A baby cried from somewhere in the back of the plane. The whine of jet engines and airflow muffled voices and the movement of flight attendants.
“Were you curious about my job because you were fishing for a connection or did something else prompt you?” he asked.
Prompt her? What had prompted her? She registered his reading glasses.
“I could tell you were—” a nerd, she almost said “—a college graduate.”
He stared at her. “A college graduate?”
“Yeah. You know, the office type.” His big chest and arms challenged her claim. So did the amusement in his eyes, entirely too...she’d rather not allow the word into her head.
“You could tell that by looking at me?”
She took in his stubble and the green of his captivating eyes. “Well, there are some deterring factors, but yes. I could tell.”
“Deterring factors?”
Never one to shy away from confrontation, she let propriety drop. “You have this masculine look about you, and yet you wear Gucci loafers and smudged reading glasses.
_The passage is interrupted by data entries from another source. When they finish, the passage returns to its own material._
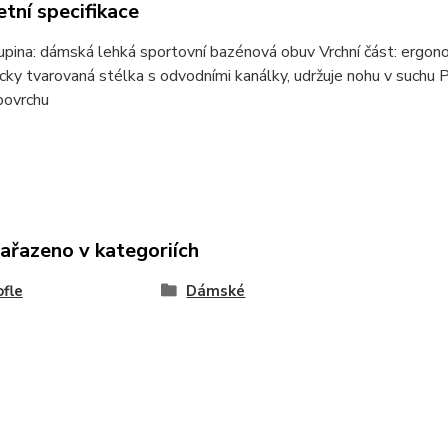
tní specifikace
upina: dámská lehká sportovní bazénová obuv Vrchní část: ergon
ky tvarovaná stélka s odvodními kanálky, udržuje nohu v suchu P
ovrchu
zařazeno v kategoriích
fle
Dámské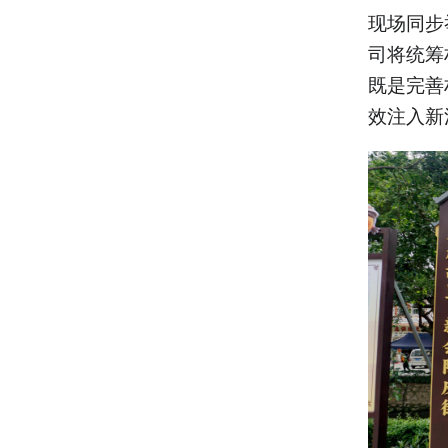
现场同步
司将统筹
既是完善
效注入新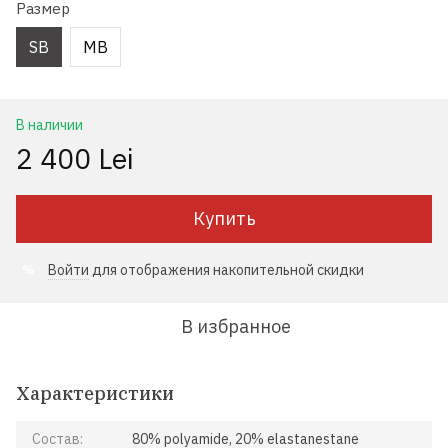
Размер
SB
MB
В наличии
2 400 Lei
Купить
Войти
для отображения накопительной скидки
%
В избранное
Характеристики
Состав:
80% polyamide, 20% elastanestane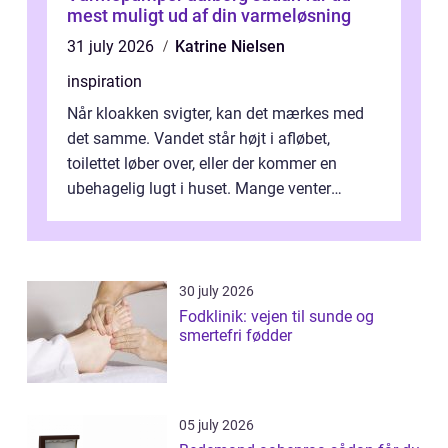
mest muligt ud af din varmeløsning
31 july 2026
Katrine Nielsen
inspiration
Når kloakken svigter, kan det mærkes med
det samme. Vandet står højt i afløbet,
toilettet løber over, eller der kommer en
ubehagelig lugt i huset. Mange venter
desværre for længe, før de får hjælp, og...
30 july 2026
Fodklinik: vejen til sunde og
smertefri fødder
05 july 2026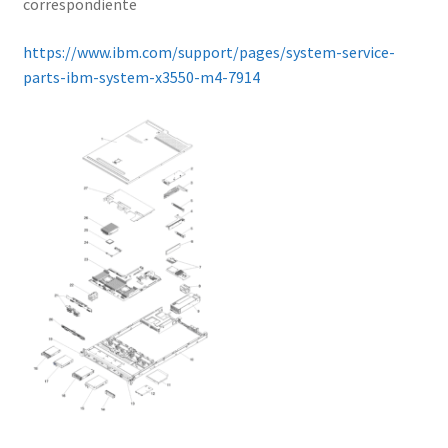
correspondiente
https://www.ibm.com/support/pages/system-service-
parts-ibm-system-x3550-m4-7914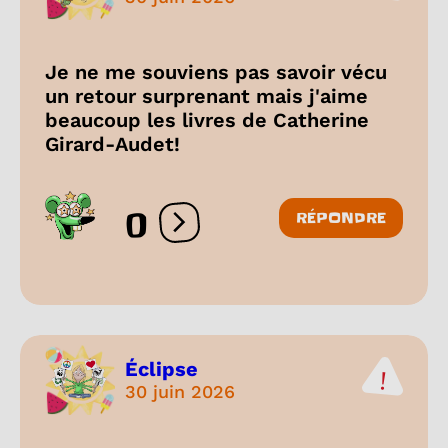
Je ne me souviens pas savoir vécu
un retour surprenant mais j'aime
beaucoup les livres de Catherine
Girard-Audet!
0
RÉPONDRE
Ouvrir les réactions
Éclipse
30 juin 2026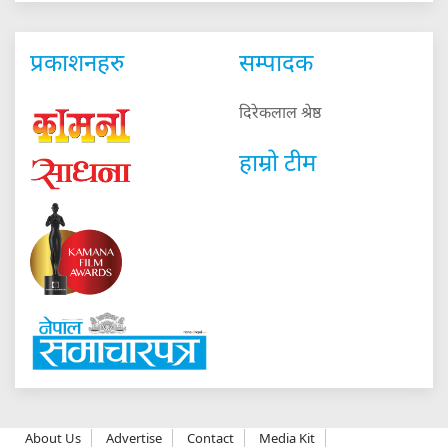
प्रकाशनहरु
सम्पादक
दिरेकलाल श्रेष्ठ
हाम्रो टीम
About Us
Advertise
Contact
Media Kit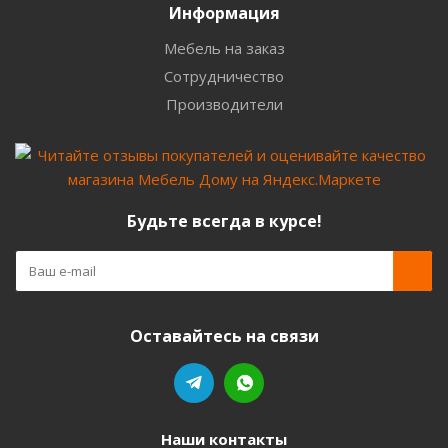
Информация
Мебель на заказ
Сотрудничество
Производители
Будьте всегда в курсе!
Оставайтесь на связи
Наши контакты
It’s like Louis Vuitton clashing with Aeropostale.”
“Stereotyping, are you?” He removed his glasses and wiped them with his soft shirt.
Another non-office thing to do. Who wiped their glasses on their shirt? She smiled with an exhaled laugh.
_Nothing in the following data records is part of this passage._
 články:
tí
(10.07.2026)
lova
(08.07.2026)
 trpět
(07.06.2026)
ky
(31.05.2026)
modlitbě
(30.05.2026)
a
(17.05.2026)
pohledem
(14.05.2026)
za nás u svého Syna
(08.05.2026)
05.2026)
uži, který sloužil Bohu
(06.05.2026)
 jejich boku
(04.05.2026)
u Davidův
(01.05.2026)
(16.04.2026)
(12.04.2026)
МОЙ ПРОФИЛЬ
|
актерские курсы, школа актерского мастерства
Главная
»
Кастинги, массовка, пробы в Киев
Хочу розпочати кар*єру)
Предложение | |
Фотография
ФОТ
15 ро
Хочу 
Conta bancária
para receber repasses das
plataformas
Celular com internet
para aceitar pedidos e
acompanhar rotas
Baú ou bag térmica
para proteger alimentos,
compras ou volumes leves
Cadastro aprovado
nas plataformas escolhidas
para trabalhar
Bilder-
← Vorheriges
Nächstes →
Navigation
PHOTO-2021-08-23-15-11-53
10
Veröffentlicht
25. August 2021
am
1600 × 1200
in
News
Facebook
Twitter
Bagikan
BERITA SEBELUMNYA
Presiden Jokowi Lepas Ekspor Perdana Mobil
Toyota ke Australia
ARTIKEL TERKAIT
“While we’re on the subject, I agree with your brother. You don’t seem like the international reporter type.”
She was having too much fun to be insulted. “You think I’m much more suited for tabloids?”
“It’s just an observation. Sort of like the one you made about me.”
Smart-ass. “Hey, I’m not the one who wears smudged glasses.”
“No, but you write entertainment news and are the subject of entertainment news, like what you’re reading about in that magazine.” He gestured toward the People magazine in her lap. “An interesting dichotomy, don’t you think?”
“Quite.” She wasn’t sure she liked his observations. She knew a lot of the people she read about. It was sort of like social media to her.
“Why’d you get into it anyway?”
“Jackson Ivy’s daughter...?” Her levity fell flat. The fun was over.
This was getting too close to personal pains she’d rather not stir up. If she explained why she’d made her observation and where it had come from, she’d have to tell him about her fiancé.
“The media will follow you no matter what you do,” he said. “So why not do something you love?”
What did she love? She thought awhile and nothing came to her other than her undying desire to be recognized as herself rather than Jackson Ivy’s daughter. “My brother thinks I should start a nonprofit organization that takes crime victims skydiving or other high adventures. His version of entertainment that would suit me. Dad would back me.”
“I’d get in on that,” Braden said.
She took in his profile as he typed on his laptop. Would he? Which part? The organization or her dad backing it? “I want to make it on my own. You skydive?”
Pausing in his typing, he turned his face toward her. “I love anything outdoors.”